Orginal title: Das Forum)
Suited participants chat and cast furtive looks around for the most advantageous person to approach, all while one man stands awkwardly amongst the informal throng, looking less than thrilled to be there. It could be any corporate networking happy hour — except this standoffish figure is Brazil’s new president Jair Bolsonaro, and the venue is the World Economic Forum (WEF) in the Swiss resort town of Davos, an annual, invitation-only meeting accessible to only the most influential of global leaders and business elites. Bolsonaro is cornered, separately, by Greenpeace executive director Jennifer Morgan and US Vice President and environmentalist Al Gore, who each express concern for the Amazon. Distrust bristles, barely veiled, under civil exchanges. Gore makes a faux pas by name-dropping a former military enemy of Bolsonaro’s as a mutual acquaintance; the subtext is unmissable when Bolsonaro, who regards conservation efforts as a threat to sovereignty, states he values the rainforest as a «resource». «We are not enemies, we just need to talk,» Bolsonaro tells Gore. «I am always eager to talk,» he replies. Words have scarcely felt so futile and hollow.
Fascinatingly enigmatic
It is an eye-opening peek inside the WEF, which, in its fifty-year history has not allowed any independent film teams access behind the scenes — until this documentary from German director Marcus Vetter. The Forum is no glossy promotional vehicle for the WEF. It steps carefully, avoiding an overtly critical stance, but it does raise the question of whether the event’s model of civil niceties and polite discussions nudging at social change have failed, or are becoming obsolete in a newly populist era of brazen power. Have global affairs reached a state of urgency that requires stronger, bolder oppositional confrontation than mere talk? Greenpeace’s Morgan says the forum, which claims impartiality, is a complicit «sideshow» used by morally corrupted elites to generate positive PR, while they cynically continue business as usual — a «bubble of mega-groupthink» all the more dangerous because its rhetoric is that of making the world a better place. She suggests that of the participants (Nestle, under fire for its water policy, and Monsanto, slammed for its hybrid seeds, designed to be used only once in a bid to up profits, are both partners), 99% wish to safeguard an unethical status quo.
The film dedicates a lot of time to the WEF’s founder and chairman Klaus Schwab, now 81, a fascinatingly enigmatic figure, and careful to not give too much away.
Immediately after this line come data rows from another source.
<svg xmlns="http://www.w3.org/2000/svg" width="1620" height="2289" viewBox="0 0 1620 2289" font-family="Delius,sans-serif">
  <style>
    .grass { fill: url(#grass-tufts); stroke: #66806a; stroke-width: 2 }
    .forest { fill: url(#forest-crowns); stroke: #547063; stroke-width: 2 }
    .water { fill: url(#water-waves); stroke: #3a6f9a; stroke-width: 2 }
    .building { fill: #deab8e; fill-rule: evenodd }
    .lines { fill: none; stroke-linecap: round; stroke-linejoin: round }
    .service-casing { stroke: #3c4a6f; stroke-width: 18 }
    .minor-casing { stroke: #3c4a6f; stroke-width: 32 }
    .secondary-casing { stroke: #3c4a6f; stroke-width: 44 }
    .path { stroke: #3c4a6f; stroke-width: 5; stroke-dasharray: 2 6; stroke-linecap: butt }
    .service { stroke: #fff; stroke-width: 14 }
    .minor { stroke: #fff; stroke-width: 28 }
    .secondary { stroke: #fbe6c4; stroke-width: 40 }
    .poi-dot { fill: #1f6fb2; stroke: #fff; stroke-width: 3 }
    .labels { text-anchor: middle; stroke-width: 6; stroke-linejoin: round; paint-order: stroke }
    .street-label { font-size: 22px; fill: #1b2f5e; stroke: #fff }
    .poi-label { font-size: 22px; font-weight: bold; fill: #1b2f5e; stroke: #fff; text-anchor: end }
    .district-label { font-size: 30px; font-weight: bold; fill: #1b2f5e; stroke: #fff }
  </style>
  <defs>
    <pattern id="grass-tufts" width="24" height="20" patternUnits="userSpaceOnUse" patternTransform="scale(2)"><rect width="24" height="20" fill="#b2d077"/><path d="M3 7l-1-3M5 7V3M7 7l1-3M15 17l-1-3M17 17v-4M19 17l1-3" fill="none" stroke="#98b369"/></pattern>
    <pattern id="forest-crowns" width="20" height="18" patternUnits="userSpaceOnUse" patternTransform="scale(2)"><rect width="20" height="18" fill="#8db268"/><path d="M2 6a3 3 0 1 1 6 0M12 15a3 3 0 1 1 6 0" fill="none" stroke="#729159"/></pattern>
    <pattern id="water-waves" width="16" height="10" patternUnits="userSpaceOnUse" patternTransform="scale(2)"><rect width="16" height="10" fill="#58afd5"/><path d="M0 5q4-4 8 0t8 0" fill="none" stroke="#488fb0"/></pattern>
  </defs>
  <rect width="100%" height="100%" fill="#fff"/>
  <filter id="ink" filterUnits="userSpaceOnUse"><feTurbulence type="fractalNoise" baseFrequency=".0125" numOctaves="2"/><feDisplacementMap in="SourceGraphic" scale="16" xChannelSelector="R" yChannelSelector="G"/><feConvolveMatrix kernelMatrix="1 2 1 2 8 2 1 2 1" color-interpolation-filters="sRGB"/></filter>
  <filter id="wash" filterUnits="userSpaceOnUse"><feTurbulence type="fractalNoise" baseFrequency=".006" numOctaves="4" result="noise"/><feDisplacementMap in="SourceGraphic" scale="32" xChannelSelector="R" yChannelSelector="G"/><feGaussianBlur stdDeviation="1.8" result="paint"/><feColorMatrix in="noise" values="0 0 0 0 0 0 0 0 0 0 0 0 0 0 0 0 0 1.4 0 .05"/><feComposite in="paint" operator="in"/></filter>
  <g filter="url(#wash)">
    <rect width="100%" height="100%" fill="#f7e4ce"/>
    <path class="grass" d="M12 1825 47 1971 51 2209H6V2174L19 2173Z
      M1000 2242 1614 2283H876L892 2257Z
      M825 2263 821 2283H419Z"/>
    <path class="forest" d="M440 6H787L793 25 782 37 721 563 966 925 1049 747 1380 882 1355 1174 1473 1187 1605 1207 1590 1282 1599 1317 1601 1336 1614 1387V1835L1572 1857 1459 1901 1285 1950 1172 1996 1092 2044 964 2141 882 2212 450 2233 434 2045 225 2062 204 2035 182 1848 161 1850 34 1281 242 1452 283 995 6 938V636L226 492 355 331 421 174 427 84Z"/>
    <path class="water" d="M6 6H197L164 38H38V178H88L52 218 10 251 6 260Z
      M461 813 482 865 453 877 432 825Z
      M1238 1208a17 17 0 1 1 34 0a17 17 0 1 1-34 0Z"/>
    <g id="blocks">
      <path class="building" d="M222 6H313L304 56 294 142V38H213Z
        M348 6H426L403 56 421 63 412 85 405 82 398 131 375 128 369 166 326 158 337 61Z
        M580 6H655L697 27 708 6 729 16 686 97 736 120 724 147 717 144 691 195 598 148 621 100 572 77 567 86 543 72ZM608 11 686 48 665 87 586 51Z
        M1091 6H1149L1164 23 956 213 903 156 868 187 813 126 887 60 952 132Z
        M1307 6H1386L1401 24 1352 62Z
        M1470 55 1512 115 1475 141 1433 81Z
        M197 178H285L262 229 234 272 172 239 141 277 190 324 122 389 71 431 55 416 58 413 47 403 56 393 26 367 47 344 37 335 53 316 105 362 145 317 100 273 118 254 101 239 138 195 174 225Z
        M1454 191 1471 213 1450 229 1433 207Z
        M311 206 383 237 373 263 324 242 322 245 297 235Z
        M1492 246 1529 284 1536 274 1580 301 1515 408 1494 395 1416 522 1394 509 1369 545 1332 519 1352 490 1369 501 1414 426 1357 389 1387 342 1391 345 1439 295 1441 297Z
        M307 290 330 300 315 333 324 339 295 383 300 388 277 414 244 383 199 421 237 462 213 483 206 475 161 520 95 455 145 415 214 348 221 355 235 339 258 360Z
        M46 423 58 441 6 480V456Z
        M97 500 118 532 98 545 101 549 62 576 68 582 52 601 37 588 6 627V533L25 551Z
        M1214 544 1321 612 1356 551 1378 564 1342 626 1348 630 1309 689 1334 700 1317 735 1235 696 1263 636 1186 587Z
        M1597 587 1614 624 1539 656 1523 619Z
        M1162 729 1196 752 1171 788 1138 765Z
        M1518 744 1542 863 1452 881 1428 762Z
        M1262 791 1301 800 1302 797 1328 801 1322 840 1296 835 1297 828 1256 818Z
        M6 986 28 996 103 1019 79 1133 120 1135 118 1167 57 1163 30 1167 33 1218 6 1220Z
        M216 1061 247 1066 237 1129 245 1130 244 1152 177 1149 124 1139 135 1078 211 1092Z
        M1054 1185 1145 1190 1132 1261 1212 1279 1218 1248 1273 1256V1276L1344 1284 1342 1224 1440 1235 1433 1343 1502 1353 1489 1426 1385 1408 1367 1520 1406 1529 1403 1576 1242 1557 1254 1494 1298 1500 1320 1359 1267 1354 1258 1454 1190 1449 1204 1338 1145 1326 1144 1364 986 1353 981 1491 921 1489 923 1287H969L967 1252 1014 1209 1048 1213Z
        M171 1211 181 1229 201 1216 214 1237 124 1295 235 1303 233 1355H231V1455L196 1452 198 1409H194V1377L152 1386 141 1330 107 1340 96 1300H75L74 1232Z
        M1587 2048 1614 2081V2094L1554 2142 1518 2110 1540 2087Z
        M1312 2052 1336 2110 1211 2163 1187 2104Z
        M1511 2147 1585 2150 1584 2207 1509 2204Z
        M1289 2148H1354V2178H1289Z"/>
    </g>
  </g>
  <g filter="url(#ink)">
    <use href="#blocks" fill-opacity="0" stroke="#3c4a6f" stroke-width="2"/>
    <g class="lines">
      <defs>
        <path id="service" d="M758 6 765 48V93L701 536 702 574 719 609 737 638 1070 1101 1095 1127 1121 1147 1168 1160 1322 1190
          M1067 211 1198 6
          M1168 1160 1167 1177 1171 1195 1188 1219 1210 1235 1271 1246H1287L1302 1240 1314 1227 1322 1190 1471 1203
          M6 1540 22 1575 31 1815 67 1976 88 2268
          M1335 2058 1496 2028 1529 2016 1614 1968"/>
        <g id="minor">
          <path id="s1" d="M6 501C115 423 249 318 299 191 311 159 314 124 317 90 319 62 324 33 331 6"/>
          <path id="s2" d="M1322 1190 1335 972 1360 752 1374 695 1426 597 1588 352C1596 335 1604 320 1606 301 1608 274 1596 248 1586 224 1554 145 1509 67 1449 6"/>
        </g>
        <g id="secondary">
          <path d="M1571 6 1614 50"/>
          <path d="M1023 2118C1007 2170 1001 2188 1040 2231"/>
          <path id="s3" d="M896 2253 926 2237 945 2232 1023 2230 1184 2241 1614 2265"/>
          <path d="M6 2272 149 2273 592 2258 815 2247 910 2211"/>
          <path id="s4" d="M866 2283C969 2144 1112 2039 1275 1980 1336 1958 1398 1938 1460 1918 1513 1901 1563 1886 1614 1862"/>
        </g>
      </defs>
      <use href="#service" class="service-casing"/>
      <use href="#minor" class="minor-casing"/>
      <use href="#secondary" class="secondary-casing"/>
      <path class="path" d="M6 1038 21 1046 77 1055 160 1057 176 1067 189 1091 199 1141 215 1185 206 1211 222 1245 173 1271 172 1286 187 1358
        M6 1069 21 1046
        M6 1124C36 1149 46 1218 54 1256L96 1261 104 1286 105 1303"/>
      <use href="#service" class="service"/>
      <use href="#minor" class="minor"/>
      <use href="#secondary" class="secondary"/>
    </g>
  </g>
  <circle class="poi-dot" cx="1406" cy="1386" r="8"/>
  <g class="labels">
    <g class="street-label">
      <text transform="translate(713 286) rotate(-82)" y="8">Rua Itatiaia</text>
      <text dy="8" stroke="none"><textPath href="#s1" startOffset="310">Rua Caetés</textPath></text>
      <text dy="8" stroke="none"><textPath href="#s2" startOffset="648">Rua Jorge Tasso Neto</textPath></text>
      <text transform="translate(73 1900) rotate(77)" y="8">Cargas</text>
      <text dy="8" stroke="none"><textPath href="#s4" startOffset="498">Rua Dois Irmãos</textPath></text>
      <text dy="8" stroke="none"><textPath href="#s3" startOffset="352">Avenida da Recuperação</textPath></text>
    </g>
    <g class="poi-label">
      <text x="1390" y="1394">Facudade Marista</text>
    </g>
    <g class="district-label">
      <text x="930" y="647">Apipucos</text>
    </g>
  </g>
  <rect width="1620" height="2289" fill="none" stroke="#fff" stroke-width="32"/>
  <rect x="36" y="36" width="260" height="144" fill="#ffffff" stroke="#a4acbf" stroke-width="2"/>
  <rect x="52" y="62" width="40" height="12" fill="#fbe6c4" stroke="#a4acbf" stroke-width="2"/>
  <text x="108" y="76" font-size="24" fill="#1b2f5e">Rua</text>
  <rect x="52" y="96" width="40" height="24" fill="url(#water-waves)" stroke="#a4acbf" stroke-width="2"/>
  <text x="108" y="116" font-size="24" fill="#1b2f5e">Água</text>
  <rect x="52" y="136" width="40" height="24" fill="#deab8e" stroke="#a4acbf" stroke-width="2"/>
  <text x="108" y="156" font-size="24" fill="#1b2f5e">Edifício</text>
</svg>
There is a sense of a genuinely heartfelt life project in his dedication to the organisation, which seems to consume all his waking hours (his wife, Hilde, his former secretary, works alongside him). «We need dialogue to understand each other,» he says of the WEF ethos, and his dream of a global village of decision-makers based on Ludwig Erhard’s idea of a socially committed market economy. «If you were a priest in a church, you would want to make the sinners come visit you on a Sunday,» he says of criticism that the forum legitimises the corrupt. He recalls a «crucial test» for the forum in 1973 when, despite boycott threats from multi-nationals, he invited a left-wing Brazilian theologist, Dom Hélder Pessoa Câmara, to bring a message from the favelas highlighting inequality. But amid panels on sustainable consumption, and the platforming of citizen-centric projects (start-up Zipline’s drone solution for delivering medical supplies in Rwanda is supported by WEF), the self-promotion of leaders as they court investment money is just as centre-stage. American president Donald Trump swoops in by Marine One helicopter with a narcissistic pomp that sets the stage for meetings with sycophantic corporation heads driven by the power of the dollar. Schwab names egoism as the main threat to our polarised world, saying it leads to a bunker mentality and populism — but as a man who favours cordial relations over confrontation, whether he is a force for good or ill is not something all agree on.
«It feels like I’m at a firefighters’ conference, and no-one is allowed to speak about water»
A firefighters conference
One attendee who insists Schwab, not to mention the 3,000 global figures he gathers annually, must do more, is Greta Thunberg. The young climate activist from Sweden attends with her father and is regarded unseriously as a quaint novelty by many of the other participants until her stark address hits home. «It feels like I’m at a firefighters’ conference, and no-one is allowed to speak about water,» she says of the hypocrisy of a conference that prizes success stories but is unwilling to admit their terrible price. Other voices also speak truth to power, including Dutch thinker Rutger Bregman, who caused a media stir when he brought up the elephant in the room — the problem of tax avoidance, and the rich not paying their fair share, as well as the hypocrisy of the 1,500 private jets that flew people in to hear the wrecking of the planet condemned. Edited into a choppy, whirlwind pace, that jumps back and forth from moment to moment over the WEF’s history, the film is so intent on jamming on significant snippets that time to really process or mull over the soundbites is lacking. But that might just be Davos to a tee: a frenzy of showy diplomacy, with little framework for holding participants to account. Fitting for a new climate of the highest stakes — the survival of human civilisation itself — the film gives the last word to Thunberg. Schwab reads from her letter calling upon him, and others with the power, to lead and embrace the future, rather than living in the past.